Based on the insights gained from the user personas and journeys, I defined the problem statement as follows:

Highly educated people (students, professionals and career switchers) are frustrated with the time spent on indecisiveness and inertia regarding career choices, since there are too many job titles, what’s learned in college doesn’t match business and they don’t know what’s the most suitable career path to take.

Designing MVP

From what I defined and understood, I started generating some ideas that could solve the problems. The overall offer of career-related events is not clear nor organised. Universities provide their own events/apps, but this not all what is out there. Organised by Study Associations, which involves selection. For students, these events are most likely the first connection point with the business. Being exposed to more events, companies, people, increases the probability of making informed decisions about the future and having a clear vision. The translation of these needs into design decisions means providing a platform, which displays career-related events for defined users.

Based on the problem statement, I started thinking of what the app should provide. I decided for a mobile app, since it is easier to access and everyone in the interviews was preferring mobile usage over desktop.
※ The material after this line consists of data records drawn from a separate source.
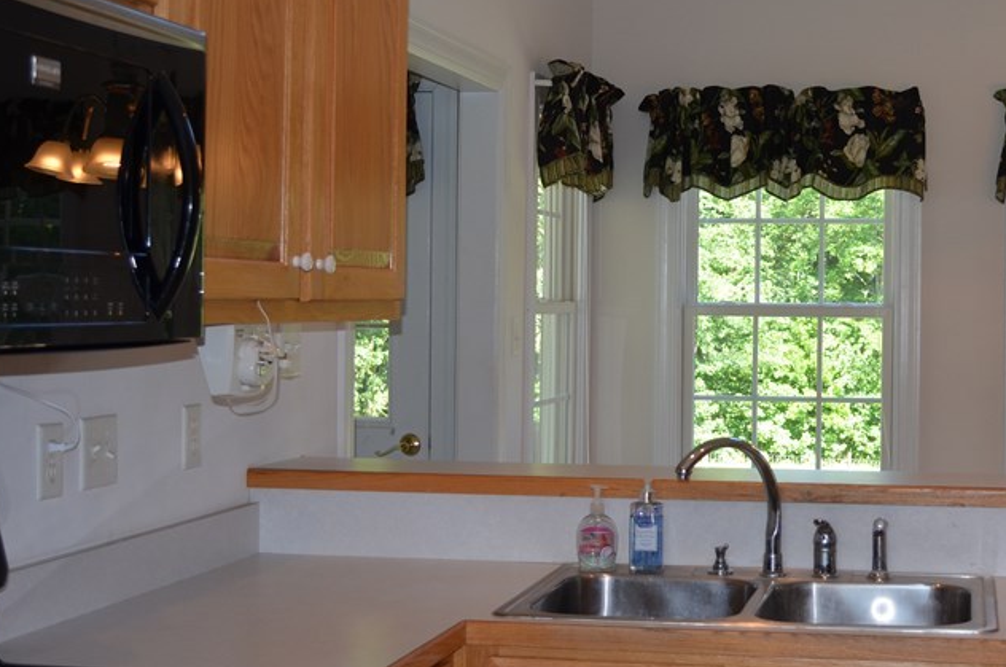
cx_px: 693
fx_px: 1729
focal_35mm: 62
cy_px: 324
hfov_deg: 32.1
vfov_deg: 21.8
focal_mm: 24
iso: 280
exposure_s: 1/125
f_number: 4
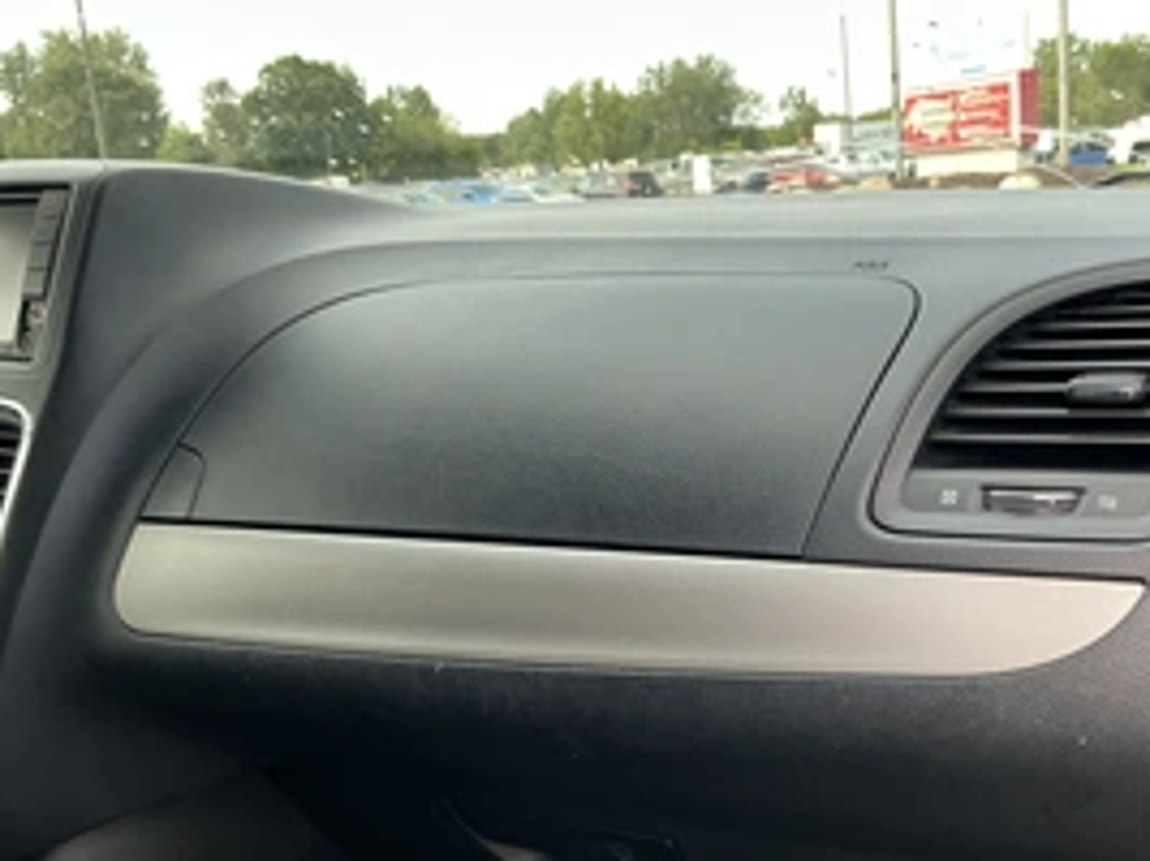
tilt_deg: -13.6
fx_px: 1395
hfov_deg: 44.4
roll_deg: +2.1
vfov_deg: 34.2
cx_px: 724
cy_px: 525
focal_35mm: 42
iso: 25
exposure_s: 1/122
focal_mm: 3
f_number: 1.8
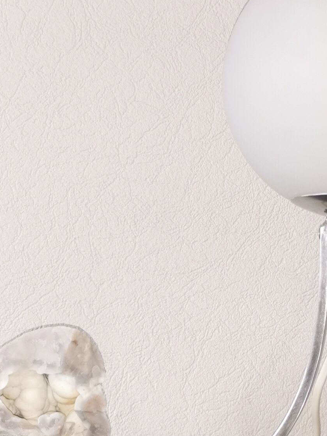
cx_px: 283
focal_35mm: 86
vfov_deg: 22.7
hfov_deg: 17.0
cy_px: 276
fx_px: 1083
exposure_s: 1/50
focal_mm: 5.58
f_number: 1.8
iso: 125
I spent an awful lot of time on the log in/sign up screens, since it was my first time designing an app. I checked several apps in the process to see what would work for my app Checkd. (This name suddenly popped up in my mind, “Have you checkd out that event?” “You checkd this!” “Let’s checkd!”)
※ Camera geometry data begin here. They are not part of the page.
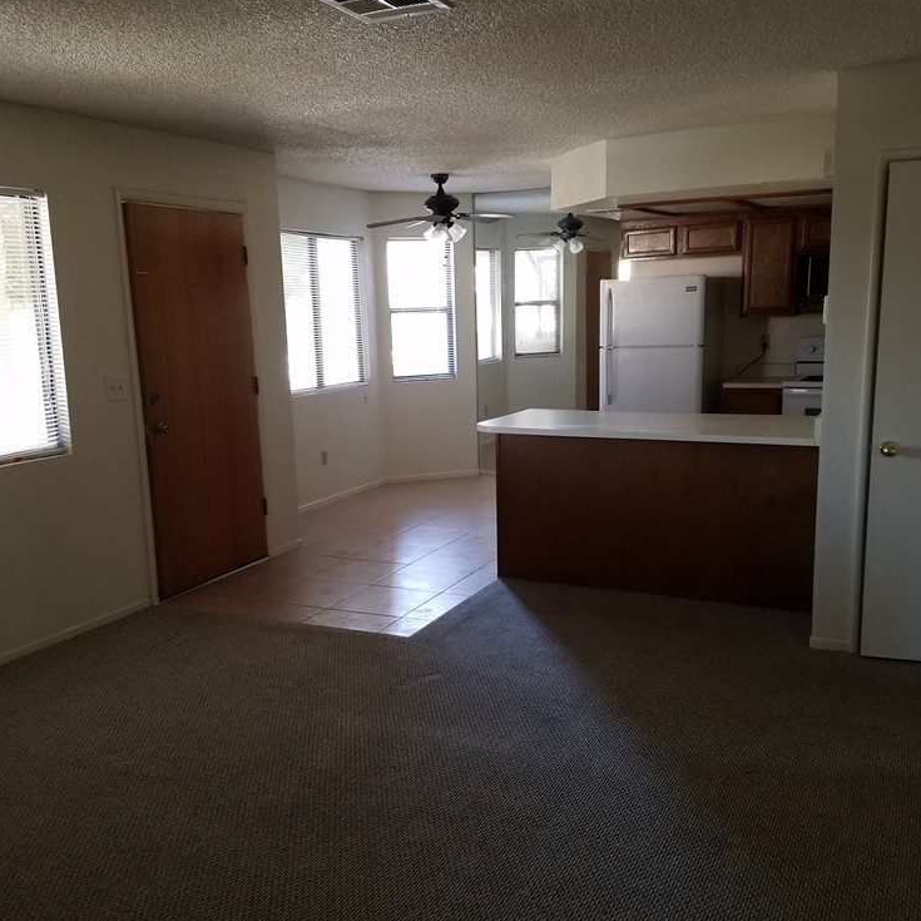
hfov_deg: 51.1
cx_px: 489
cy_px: 465
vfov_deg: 51.1
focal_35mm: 32
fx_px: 963
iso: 160
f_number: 1.7
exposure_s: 1/30
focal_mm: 4.2
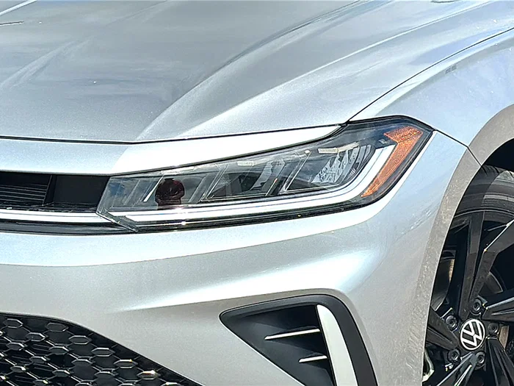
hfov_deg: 19.6
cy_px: 193
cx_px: 257
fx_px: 1485
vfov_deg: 14.8
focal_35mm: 100
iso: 64
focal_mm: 6.86
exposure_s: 1/6289
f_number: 1.78
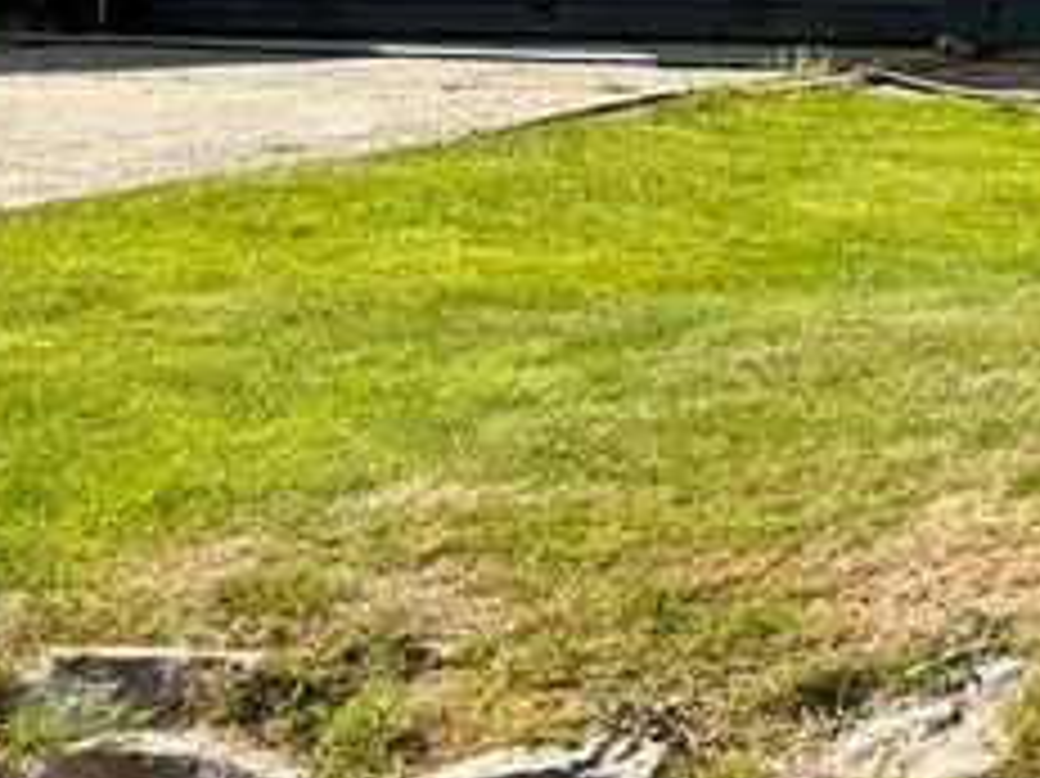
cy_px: -409
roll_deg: -1.1
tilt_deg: +3.1
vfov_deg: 8.7
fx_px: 4985
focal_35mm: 166
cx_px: 2962
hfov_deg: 9.6
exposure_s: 1/4310
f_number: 1.78
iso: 80
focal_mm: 6.76
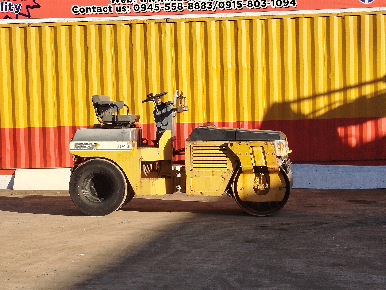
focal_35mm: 31
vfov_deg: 45.4
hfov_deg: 58.4
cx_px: 193
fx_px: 346
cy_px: 145
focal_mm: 5.31
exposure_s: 1/562
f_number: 1.7
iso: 50
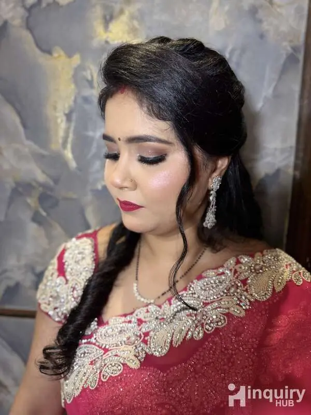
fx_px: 287
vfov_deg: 71.6
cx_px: 156
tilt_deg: -10.2
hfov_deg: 56.8
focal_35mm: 24
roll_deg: -1.5
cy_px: 208
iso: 100
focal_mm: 6.76
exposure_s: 1/100
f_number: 1.78
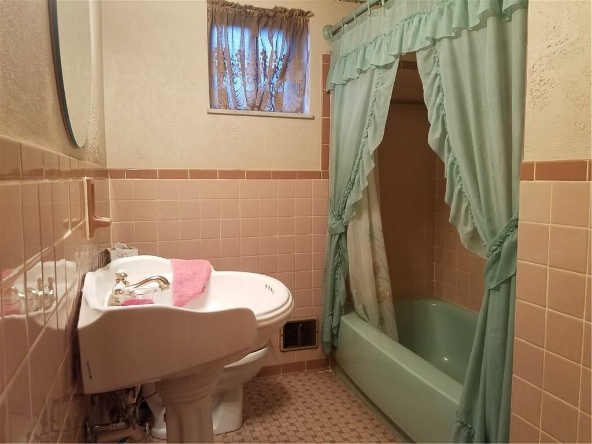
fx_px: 445
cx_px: 296
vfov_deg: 53.1
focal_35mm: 26
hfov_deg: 67.3
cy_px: 222
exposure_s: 1/24
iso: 160
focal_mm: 4.2
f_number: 1.7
I sketched their wireframes on paper and eventually came up with mine:

Image of paper sketches of mobile screens
Initial paper sketches

After I was satisfied with these I decided it was time to have computerised low fidelity wireframes. Ok, I also wanted to try out Balsamiq. And I loved it! I wish I didn’t spend time and paper and directly used Balsamiq after deciding what to have on each screen (e.g. information architecture).

Image of the information architecture of the app
Information architecture
Image of low fidelity screens
Low fidelity screens

Testing & Iterations

Now my low fidelity wireframes were done and looked nice, I wanted to test them with real users, checking whether the user flow made sense. I received constructive feedback and made some tweaks on the main navigation tabs, labels and order on the event page, adding keywords on profile page, applying and sharing on the home page.

Image of low fidelity screens prior to testing
Low fidelity screen prior to testing
Image of low fidelity screens after testing
Low fidelity screens after testing

High fidelity iterations

My final goal was the visual design of the app. Again, there were a lot of iterations in this phase as well. I had to choose on the colour scheme, fonts and sizes. Eventually, I chose mainly green tints to emphasise growth and development.

Initial iterations of high fidelity screens

Final results

Image with final screens

Next Steps & Key Takeaways

This project was undertaken from the demand side. Obviously, there is also the supply side. The next step would be to understand the companies and how this app could satisfy their needs.

I learned a lot by doing this project. It was my first UX design project and there are some key takeaways:

1. While doing the interviews, I felt like an octopus: I was observing, listening, asking questions and taking notes. It wasn’t an easy task, and I realised the importance and ease of recording interviews!

2. Another point for my development is the time I spent on designing the sign up screens. I wanted to start from the start, and wasted a bit too much time on it.

3. Testing in earlier stage is very useful. What I think I did well in this project is acknowledging that iteration is an important part of design thinking, I quickly moved on with the wireframes, tested it and re-iterated and this went on and on. Quite enjoyable to see improvements!

4. Research is important, customer personas, and user journeys makes it much easier to empathise and understand the needs and motivations of users. Very interesting to realise this and I enjoyed it a lot.